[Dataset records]

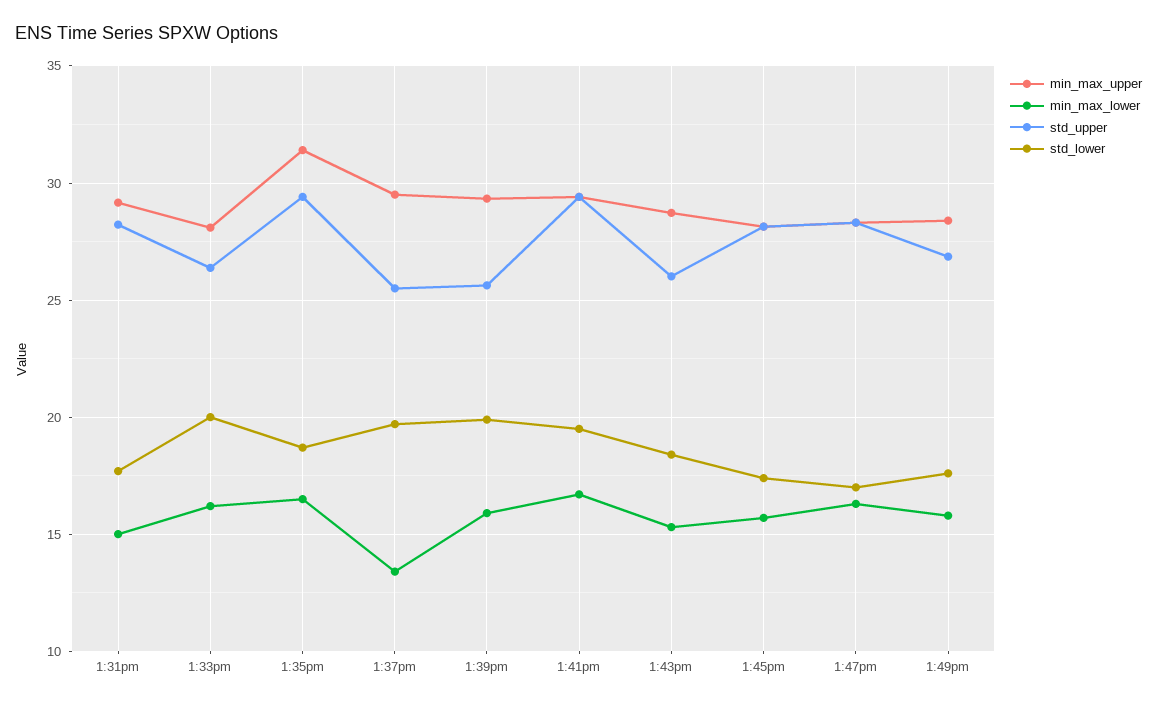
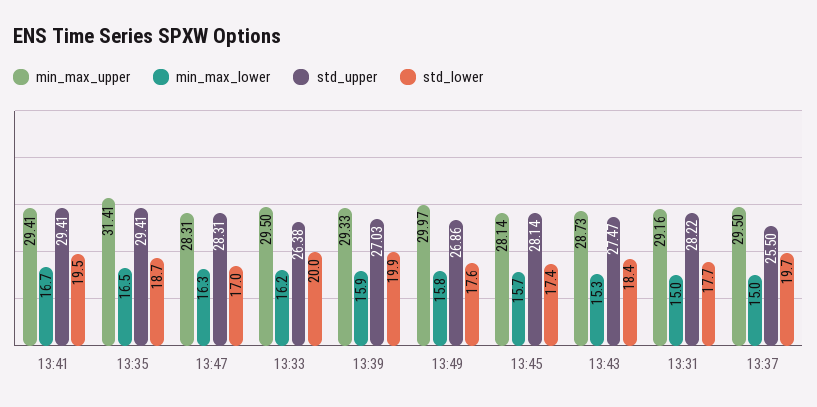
min_max_upper, 1:33pm: 28 -> 29.5
min_max_lower, 1:37pm: 13.5 -> 15
std_upper, 1:39pm: 25.5 -> 27.03
std_upper, 1:43pm: 26 -> 27.47
min_max_upper, 1:49pm: 28.5 -> 29.97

Brief:
Your output should be an exact copy of every line from the one containing "std_upper, 1:43pm: 26 -> 27.47" through the end of the records.

Result for this exercise:
std_upper, 1:43pm: 26 -> 27.47
min_max_upper, 1:49pm: 28.5 -> 29.97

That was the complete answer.